Ci sono alcuni atteggiamenti dell’uomo, del suo essere, del suo fare, che il Signore non ama proprio. Li leggiamo nella prima lettura di oggi, tratta dal libro del Siracide: «Un uomo che resta in collera verso un altro uomo, come può chiedere la guarigione al Signore? Lui che non ha misericordia per l’uomo suo simile, come può supplicare per i propri peccati? Se conserva rancore come può ottenere il perdono di Dio?».
Continuiamo a leggerla: «Perdona l’offesa al tuo prossimo…smetti di odiare e dimentica gli errori altrui». Perdona, ci chiede il Signore!

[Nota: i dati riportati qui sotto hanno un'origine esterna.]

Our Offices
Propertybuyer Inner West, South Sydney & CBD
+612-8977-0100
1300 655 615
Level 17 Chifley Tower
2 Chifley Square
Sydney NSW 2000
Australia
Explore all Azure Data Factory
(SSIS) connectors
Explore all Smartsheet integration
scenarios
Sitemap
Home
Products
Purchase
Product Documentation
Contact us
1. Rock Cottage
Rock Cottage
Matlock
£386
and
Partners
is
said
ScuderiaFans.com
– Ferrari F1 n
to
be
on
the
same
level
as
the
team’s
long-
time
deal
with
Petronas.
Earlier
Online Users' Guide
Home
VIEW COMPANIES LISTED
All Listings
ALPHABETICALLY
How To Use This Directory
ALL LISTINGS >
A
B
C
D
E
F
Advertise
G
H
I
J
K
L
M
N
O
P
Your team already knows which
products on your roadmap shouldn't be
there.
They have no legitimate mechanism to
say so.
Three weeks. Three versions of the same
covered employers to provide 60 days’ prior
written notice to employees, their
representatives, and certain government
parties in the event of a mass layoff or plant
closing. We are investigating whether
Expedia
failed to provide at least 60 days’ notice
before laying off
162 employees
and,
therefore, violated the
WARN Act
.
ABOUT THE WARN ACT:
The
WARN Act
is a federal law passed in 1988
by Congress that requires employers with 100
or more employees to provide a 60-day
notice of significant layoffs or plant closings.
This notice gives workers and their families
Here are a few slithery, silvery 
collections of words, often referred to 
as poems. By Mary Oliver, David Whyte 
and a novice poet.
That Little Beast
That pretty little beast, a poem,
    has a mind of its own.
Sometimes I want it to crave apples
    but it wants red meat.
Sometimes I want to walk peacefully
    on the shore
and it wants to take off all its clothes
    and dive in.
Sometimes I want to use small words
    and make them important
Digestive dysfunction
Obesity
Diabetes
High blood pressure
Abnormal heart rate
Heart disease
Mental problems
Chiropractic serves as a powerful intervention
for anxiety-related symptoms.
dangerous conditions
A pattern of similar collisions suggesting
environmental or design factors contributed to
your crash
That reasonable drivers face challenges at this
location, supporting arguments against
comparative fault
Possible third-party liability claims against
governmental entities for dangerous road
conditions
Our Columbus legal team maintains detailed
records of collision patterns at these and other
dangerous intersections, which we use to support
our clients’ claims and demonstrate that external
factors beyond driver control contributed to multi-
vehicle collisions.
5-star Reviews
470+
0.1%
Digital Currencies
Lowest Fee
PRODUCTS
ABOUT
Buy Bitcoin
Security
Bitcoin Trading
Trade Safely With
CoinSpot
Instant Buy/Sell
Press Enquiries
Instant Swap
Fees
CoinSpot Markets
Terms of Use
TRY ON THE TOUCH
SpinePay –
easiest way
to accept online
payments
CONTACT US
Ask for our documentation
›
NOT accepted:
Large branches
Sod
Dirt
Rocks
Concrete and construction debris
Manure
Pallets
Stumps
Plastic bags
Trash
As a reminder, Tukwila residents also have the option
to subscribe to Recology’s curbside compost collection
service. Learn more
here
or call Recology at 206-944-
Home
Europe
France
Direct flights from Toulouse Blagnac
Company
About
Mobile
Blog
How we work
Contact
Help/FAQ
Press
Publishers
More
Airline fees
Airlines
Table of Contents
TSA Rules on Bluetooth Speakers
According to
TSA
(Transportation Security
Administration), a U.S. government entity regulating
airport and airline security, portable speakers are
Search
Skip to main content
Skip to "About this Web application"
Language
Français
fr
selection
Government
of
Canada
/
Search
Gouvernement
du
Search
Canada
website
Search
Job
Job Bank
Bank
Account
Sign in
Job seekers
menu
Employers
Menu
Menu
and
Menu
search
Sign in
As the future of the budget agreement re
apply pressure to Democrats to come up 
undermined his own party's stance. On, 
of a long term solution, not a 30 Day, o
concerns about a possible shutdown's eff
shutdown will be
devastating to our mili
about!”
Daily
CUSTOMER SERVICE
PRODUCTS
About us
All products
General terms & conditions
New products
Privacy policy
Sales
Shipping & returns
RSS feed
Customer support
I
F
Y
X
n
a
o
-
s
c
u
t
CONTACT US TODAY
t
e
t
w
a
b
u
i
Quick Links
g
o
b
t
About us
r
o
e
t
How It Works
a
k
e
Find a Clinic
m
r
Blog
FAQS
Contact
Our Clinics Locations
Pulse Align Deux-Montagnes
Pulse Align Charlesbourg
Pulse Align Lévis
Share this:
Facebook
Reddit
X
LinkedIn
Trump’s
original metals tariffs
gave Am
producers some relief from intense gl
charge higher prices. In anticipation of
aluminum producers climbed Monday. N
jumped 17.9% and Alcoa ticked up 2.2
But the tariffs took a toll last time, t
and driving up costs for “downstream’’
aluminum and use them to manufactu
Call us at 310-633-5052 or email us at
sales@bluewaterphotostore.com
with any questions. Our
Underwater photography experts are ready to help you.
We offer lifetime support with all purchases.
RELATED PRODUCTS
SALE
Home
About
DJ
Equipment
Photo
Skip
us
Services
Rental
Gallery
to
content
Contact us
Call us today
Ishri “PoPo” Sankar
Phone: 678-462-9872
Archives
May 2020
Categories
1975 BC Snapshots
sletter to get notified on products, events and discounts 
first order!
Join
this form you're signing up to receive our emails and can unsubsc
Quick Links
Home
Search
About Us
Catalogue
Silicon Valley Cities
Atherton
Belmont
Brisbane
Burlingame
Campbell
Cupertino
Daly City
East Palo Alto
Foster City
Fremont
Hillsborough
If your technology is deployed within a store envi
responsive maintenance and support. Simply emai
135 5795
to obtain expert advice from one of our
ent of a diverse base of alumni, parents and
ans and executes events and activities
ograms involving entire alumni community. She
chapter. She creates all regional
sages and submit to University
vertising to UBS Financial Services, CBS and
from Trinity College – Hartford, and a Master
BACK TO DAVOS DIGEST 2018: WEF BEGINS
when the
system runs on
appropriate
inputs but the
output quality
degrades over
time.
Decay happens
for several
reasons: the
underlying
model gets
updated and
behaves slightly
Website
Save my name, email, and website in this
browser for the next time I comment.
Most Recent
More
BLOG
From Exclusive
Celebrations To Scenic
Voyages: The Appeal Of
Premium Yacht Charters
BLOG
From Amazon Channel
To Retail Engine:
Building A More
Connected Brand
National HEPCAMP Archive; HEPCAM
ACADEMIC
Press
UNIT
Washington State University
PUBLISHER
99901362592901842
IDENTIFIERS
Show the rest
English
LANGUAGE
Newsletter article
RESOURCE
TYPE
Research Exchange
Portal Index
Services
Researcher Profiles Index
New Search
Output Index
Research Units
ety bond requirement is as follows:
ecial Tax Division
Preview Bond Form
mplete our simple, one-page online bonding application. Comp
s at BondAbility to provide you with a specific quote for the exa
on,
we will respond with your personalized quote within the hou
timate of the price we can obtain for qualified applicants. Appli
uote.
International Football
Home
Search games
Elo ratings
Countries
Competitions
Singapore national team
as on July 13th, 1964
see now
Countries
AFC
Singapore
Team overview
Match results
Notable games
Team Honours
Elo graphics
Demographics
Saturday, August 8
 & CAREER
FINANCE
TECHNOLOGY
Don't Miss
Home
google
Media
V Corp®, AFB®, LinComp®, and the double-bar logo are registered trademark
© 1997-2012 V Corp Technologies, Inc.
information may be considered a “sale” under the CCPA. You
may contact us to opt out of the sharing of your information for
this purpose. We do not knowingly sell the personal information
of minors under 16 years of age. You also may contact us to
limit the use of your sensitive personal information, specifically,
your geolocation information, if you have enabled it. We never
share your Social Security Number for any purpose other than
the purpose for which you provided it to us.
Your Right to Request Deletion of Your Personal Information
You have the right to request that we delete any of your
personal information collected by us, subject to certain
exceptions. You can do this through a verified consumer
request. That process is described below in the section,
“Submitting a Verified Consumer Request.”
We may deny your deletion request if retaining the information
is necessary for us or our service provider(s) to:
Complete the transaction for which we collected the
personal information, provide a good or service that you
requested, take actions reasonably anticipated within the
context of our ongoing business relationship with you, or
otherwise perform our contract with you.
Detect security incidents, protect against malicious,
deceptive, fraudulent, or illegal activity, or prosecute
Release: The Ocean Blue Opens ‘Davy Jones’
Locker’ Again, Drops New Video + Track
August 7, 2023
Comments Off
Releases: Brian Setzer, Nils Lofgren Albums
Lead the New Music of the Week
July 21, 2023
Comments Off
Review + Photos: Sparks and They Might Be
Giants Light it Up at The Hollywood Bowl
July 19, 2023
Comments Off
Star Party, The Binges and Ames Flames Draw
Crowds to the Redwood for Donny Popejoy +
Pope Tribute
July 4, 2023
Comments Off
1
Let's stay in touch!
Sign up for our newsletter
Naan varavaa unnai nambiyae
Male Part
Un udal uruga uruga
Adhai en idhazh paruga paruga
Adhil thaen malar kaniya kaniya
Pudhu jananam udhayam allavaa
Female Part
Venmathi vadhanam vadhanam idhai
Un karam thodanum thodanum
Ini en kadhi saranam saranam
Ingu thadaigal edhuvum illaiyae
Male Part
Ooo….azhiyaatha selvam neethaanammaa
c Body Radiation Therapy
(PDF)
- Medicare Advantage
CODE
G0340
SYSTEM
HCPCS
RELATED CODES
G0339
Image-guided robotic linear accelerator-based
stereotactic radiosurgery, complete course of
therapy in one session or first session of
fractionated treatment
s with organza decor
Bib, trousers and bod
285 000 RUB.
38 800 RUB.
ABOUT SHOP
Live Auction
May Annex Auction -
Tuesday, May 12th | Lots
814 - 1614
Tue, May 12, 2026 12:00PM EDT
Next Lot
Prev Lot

Penso che ciascuno di noi ha ben presenti tante situazioni nella propria vita in cui il desiderio di perdono è sovrastato dalla rabbia, dalla collera, dal nostro diritto ad aver ragione.
E, come Pietro nel Vangelo, chiediamo a Gesù: «Signore, se il mio fratello commette colpe contro di me, quante volte dovrò perdonargli? Fino a sette volte?». Vale a dire: “Signore, qual è il limite massimo di sopportazione oltre il quale ho il diritto di vomitare sull’altro tutte le mie ragioni?”.
Cosa ci risponde Gesù? Il limite è «settanta volte sette».
Da bravi matematici cominciamo subito a fare il conto alla rovescia da 490 (settanta volte sette) a zero, scalando man mano tutte le volte che perdoniamo. Ma, peccato che con «settanta volte sette» il Signore ci voglia dire che il perdono non ha un tetto massimo, non ha un termine.
Ma perché perdonare? Perché a ciascuno di noi il Signore ha perdonato molto di più!!
Gesù ce lo conferma narrandoci la parabola del «re che volle regolare i conti con i suoi servi».
Li chiama ad uno ad uno finché «gli fu presentato un tale che gli doveva diecimila talenti», un’enormità.
Di fronte alla supplica del servo, il re «ebbe compassione» di lui, «lo lasciò andare e gli condonò il debito».
Ma, «appena uscito, quel servo trovò uno dei suoi compagni che gli doveva cento denari», una piccolissima cifra se paragonata ai diecimila talenti di debito che lui stesso aveva con il re.
Non volle però sentire alcuna supplica e, non potendo quel compagno restituirgli la somma, lo fece sbattere in prigione.
Il re, venuto a sapere tutto ciò, rimase sdegnato.
Ecco, il Signore, ogni giorno, condona a ciascuno di noi diecimila talenti di debito, di errori, di limiti, di mancanze e noi non riusciamo a perdonare nemmeno 600.000 volte di meno perché è di 1 a 600.000 il rapporto tra diecimila talenti e cento denari.
Termina così la prima lettura: «Ricorda i precetti e non odiare il prossimo, l’alleanza dell’Altissimo e dimentica gli errori altrui». Allora è tutta questione di occhi, di come direzioniamo lo sguardo: sul peccato di chi ci cammina affianco o sulla misericordia del Padre che, sempre e incessantemente, come canta il salmista, perdona tutte le nostre colpe, guarisce tutte le nostre infermità, ci circonda di bontà e misericordia, non ci tratta secondo i nostri peccati e non ci ripaga secondo le nostre colpe?